I'll give it a shot. The various combinations that you can achieve between you chainrings in the front and the cogs in the rear (your cassette) are your gears. It sounds like you have seven cogs, so you have a total of 21 gears (3 chainrings by 7 cogs).
The bigger the chainring and the smaller the cogs, the harder (or bigger) the gear. So, your hardest gear is a 48 by 14. You will use your biggest gears for downhills and flat sections when there's a tailwind or you're sprinting.
Conversely, the smaller the chainring and the bigger the cog, the easier (or smaller) the gear. So, your easiest gear is a 28 by 28. You will use your smallest gears to climb.
Obviously, you have some gears in between the extremes. These will be the gears you will likely use the most. When I used a triple, I hung out in my middle ring most of the time.
As for better climbing gears, you could achieve that my changing out your cassette to one with a "wider spread," but I'm afraid you'd have to change a few other things to accommodate it, making it a rather costly proposition.

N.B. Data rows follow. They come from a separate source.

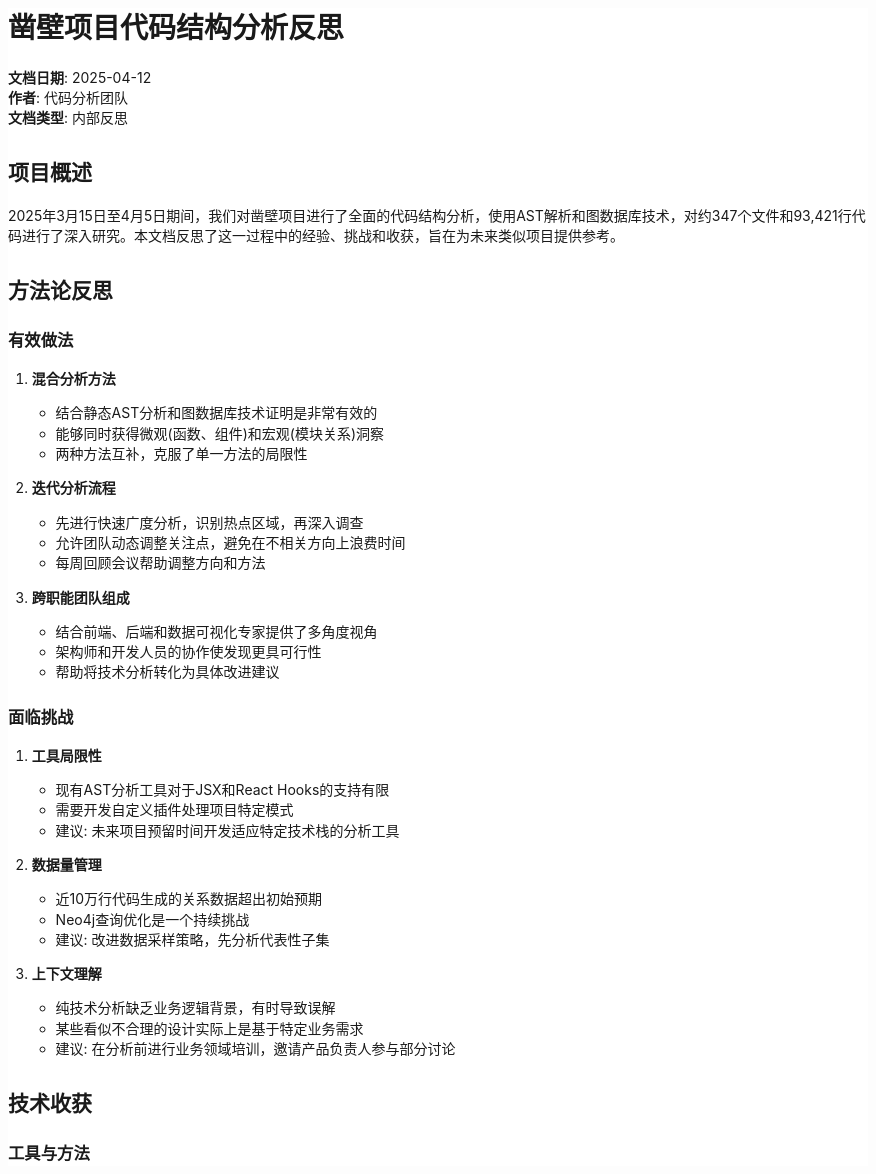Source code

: # 凿壁项目代码结构分析反思

**文档日期**: 2025-04-12  
**作者**: 代码分析团队  
**文档类型**: 内部反思  

## 项目概述

2025年3月15日至4月5日期间，我们对凿壁项目进行了全面的代码结构分析，使用AST解析和图数据库技术，对约347个文件和93,421行代码进行了深入研究。本文档反思了这一过程中的经验、挑战和收获，旨在为未来类似项目提供参考。

## 方法论反思

### 有效做法

1. **混合分析方法**
   - 结合静态AST分析和图数据库技术证明是非常有效的
   - 能够同时获得微观(函数、组件)和宏观(模块关系)洞察
   - 两种方法互补，克服了单一方法的局限性

2. **迭代分析流程**
   - 先进行快速广度分析，识别热点区域，再深入调查
   - 允许团队动态调整关注点，避免在不相关方向上浪费时间
   - 每周回顾会议帮助调整方向和方法

3. **跨职能团队组成**
   - 结合前端、后端和数据可视化专家提供了多角度视角
   - 架构师和开发人员的协作使发现更具可行性
   - 帮助将技术分析转化为具体改进建议

### 面临挑战

1. **工具局限性**
   - 现有AST分析工具对于JSX和React Hooks的支持有限
   - 需要开发自定义插件处理项目特定模式
   - 建议: 未来项目预留时间开发适应特定技术栈的分析工具

2. **数据量管理**
   - 近10万行代码生成的关系数据超出初始预期
   - Neo4j查询优化是一个持续挑战
   - 建议: 改进数据采样策略，先分析代表性子集

3. **上下文理解**
   - 纯技术分析缺乏业务逻辑背景，有时导致误解
   - 某些看似不合理的设计实际上是基于特定业务需求
   - 建议: 在分析前进行业务领域培训，邀请产品负责人参与部分讨论

## 技术收获

### 工具与方法
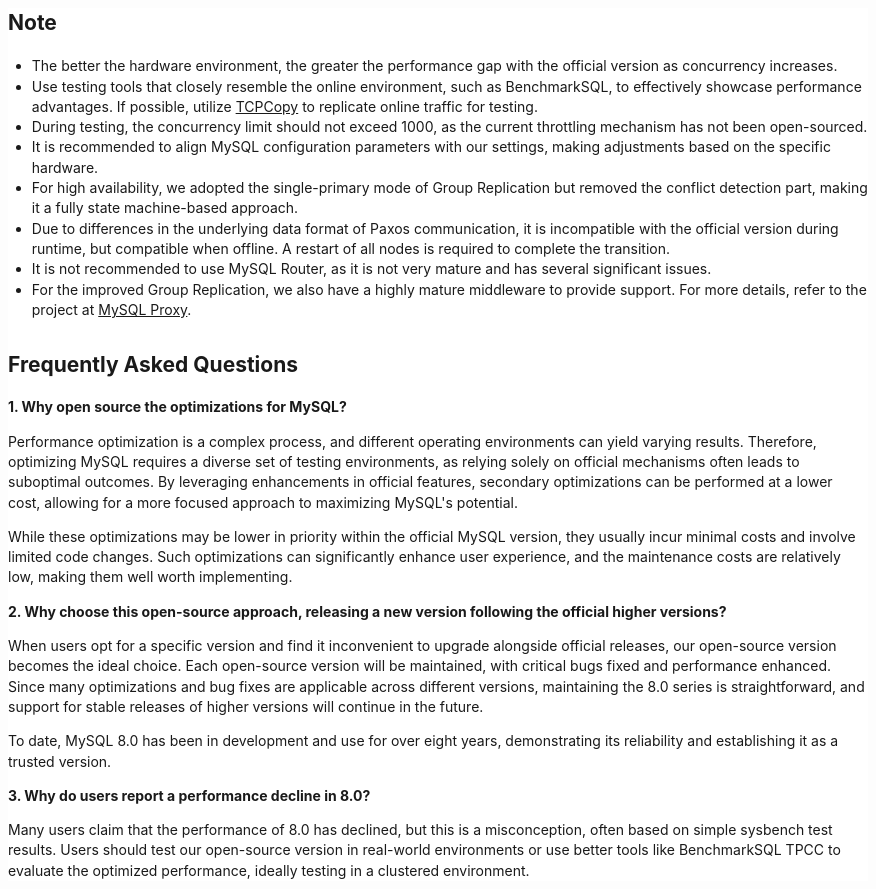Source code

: ## Note

- The better the hardware environment, the greater the performance gap with the official version as concurrency increases.
- Use testing tools that closely resemble the online environment, such as BenchmarkSQL, to effectively showcase performance advantages. If possible, utilize [TCPCopy](https://github.com/session-replay-tools/tcpcopy) to replicate online traffic for testing.
- During testing, the concurrency limit should not exceed 1000, as the current throttling mechanism has not been open-sourced.
- It is recommended to align MySQL configuration parameters with our settings, making adjustments based on the specific hardware.
- For high availability, we adopted the single-primary mode of Group Replication but removed the conflict detection part, making it a fully state machine-based approach.
- Due to differences in the underlying data format of Paxos communication, it is incompatible with the official version during runtime, but compatible when offline. A restart of all nodes is required to complete the transition.
- It is not recommended to use MySQL Router, as it is not very mature and has several significant issues.
- For the improved Group Replication, we also have a highly mature middleware to provide support. For more details, refer to the project at [MySQL Proxy](https://github.com/advancedmysql/mysql-proxy).

## Frequently Asked Questions

**1. Why open source the optimizations for MySQL?**

Performance optimization is a complex process, and different operating environments can yield varying results. Therefore, optimizing MySQL requires a diverse set of testing environments, as relying solely on official mechanisms often leads to suboptimal outcomes. By leveraging enhancements in official features, secondary optimizations can be performed at a lower cost, allowing for a more focused approach to maximizing MySQL's potential.

While these optimizations may be lower in priority within the official MySQL version, they usually incur minimal costs and involve limited code changes. Such optimizations can significantly enhance user experience, and the maintenance costs are relatively low, making them well worth implementing.

**2. Why choose this open-source approach, releasing a new version following the official higher versions?**

When users opt for a specific version and find it inconvenient to upgrade alongside official releases, our open-source version becomes the ideal choice. Each open-source version will be maintained, with critical bugs fixed and performance enhanced. Since many optimizations and bug fixes are applicable across different versions, maintaining the 8.0 series is straightforward, and support for stable releases of higher versions will continue in the future.

To date, MySQL 8.0 has been in development and use for over eight years, demonstrating its reliability and establishing it as a trusted version. 

**3. Why do users report a performance decline in 8.0?**

Many users claim that the performance of 8.0 has declined, but this is a misconception, often based on simple sysbench test results. Users should test our open-source version in real-world environments or use better tools like BenchmarkSQL TPCC to evaluate the optimized performance, ideally testing in a clustered environment.
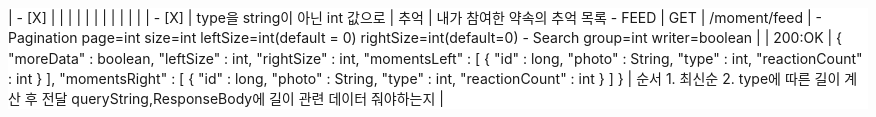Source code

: | - [X] |                                                                                                                                                                                                                                                                                                                                                                                                                                                                                                                                                                                                                                                                                                                                                                                                                                                                                                                                                                                                                                                                                                                               |                                 |                                                      |        |                                              |                                                                                                                     |                                                                                                                                                                                          |                                                                         |                                                                                                                                                                                                                                                                                                                                                                                                                                            |                                                                                                                                                                               |
| - [X] | type을 string이 아닌 int 값으로                                                                                                                                                                                                                                                                                                                                                                                                                                                                                                                                                                                                                                                                                                                                                                                                                                                                                                                                                                                                                                                                                               | 추억                            | 내가 참여한 약속의 추억 목록 - FEED                  | GET    | /moment/feed                                 | - Pagination page=int size=int leftSize=int(default = 0) rightSize=int(default=0) - Search group=int writer=boolean |                                                                                                                                                                                          | 200:OK                                                                  | { "moreData" : boolean, "leftSize" : int, "rightSize" : int, "momentsLeft" : [ { "id" : long, "photo" : String, "type" : int, "reactionCount" : int } ], "momentsRight" : [ { "id" : long, "photo" : String, "type" : int, "reactionCount" : int } ] }                                                                                                                                                                                     | 순서 1. 최신순 2. type에 따른 길이 계산 후 전달 queryString,ResponseBody에 길이 관련 데이터 줘야하는지                                                                        |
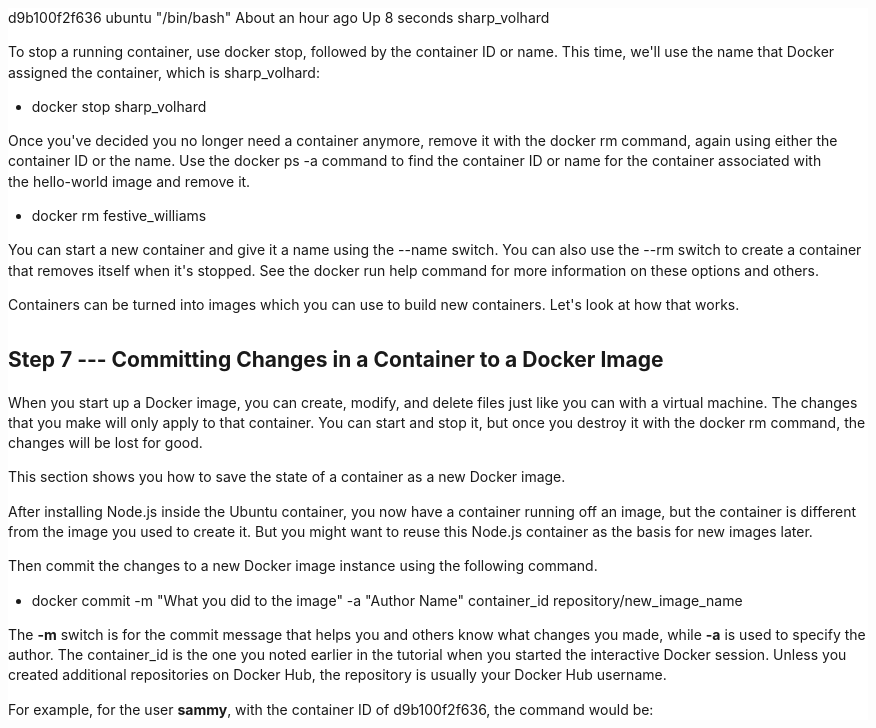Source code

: d9b100f2f636 ubuntu \"/bin/bash\" About an hour ago Up 8 seconds
sharp_volhard

To stop a running container, use docker stop, followed by the container
ID or name. This time, we'll use the name that Docker assigned the
container, which is sharp_volhard:

-   docker stop sharp_volhard

Once you've decided you no longer need a container anymore, remove it
with the docker rm command, again using either the container ID or the
name. Use the docker ps -a command to find the container ID or name for
the container associated with the hello-world image and remove it.

-   docker rm festive_williams

You can start a new container and give it a name using
the \--name switch. You can also use the \--rm switch to create a
container that removes itself when it's stopped. See the docker run
help command for more information on these options and others.

Containers can be turned into images which you can use to build new
containers. Let's look at how that works.

## Step 7 --- Committing Changes in a Container to a Docker Image

When you start up a Docker image, you can create, modify, and delete
files just like you can with a virtual machine. The changes that you
make will only apply to that container. You can start and stop it, but
once you destroy it with the docker rm command, the changes will be lost
for good.

This section shows you how to save the state of a container as a new
Docker image.

After installing Node.js inside the Ubuntu container, you now have a
container running off an image, but the container is different from the
image you used to create it. But you might want to reuse this Node.js
container as the basis for new images later.

Then commit the changes to a new Docker image instance using the
following command.

-   docker commit -m \"What you did to the image\" -a \"Author Name\"
    container_id repository/new_image_name

The **-m** switch is for the commit message that helps you and others
know what changes you made, while **-a** is used to specify the author.
The container_id is the one you noted earlier in the tutorial when you
started the interactive Docker session. Unless you created additional
repositories on Docker Hub, the repository is usually your Docker Hub
username.

For example, for the user **sammy**, with the container ID
of d9b100f2f636, the command would be:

I'd suggest, instead, that you just work on fitness and technique. When you first start riding, steep hills will likely be one of your biggest challenges. I know it was for me. It takes time to develop the fitness and strength needed to get up them. If you do a search for climbing or hills on TE, you'll find some fairly recent threads that offer some good tips. The reality is that in the meantime, you may find yourslef walking the occasional hill. Don't worry about it; it's happened to most of us at one time or another.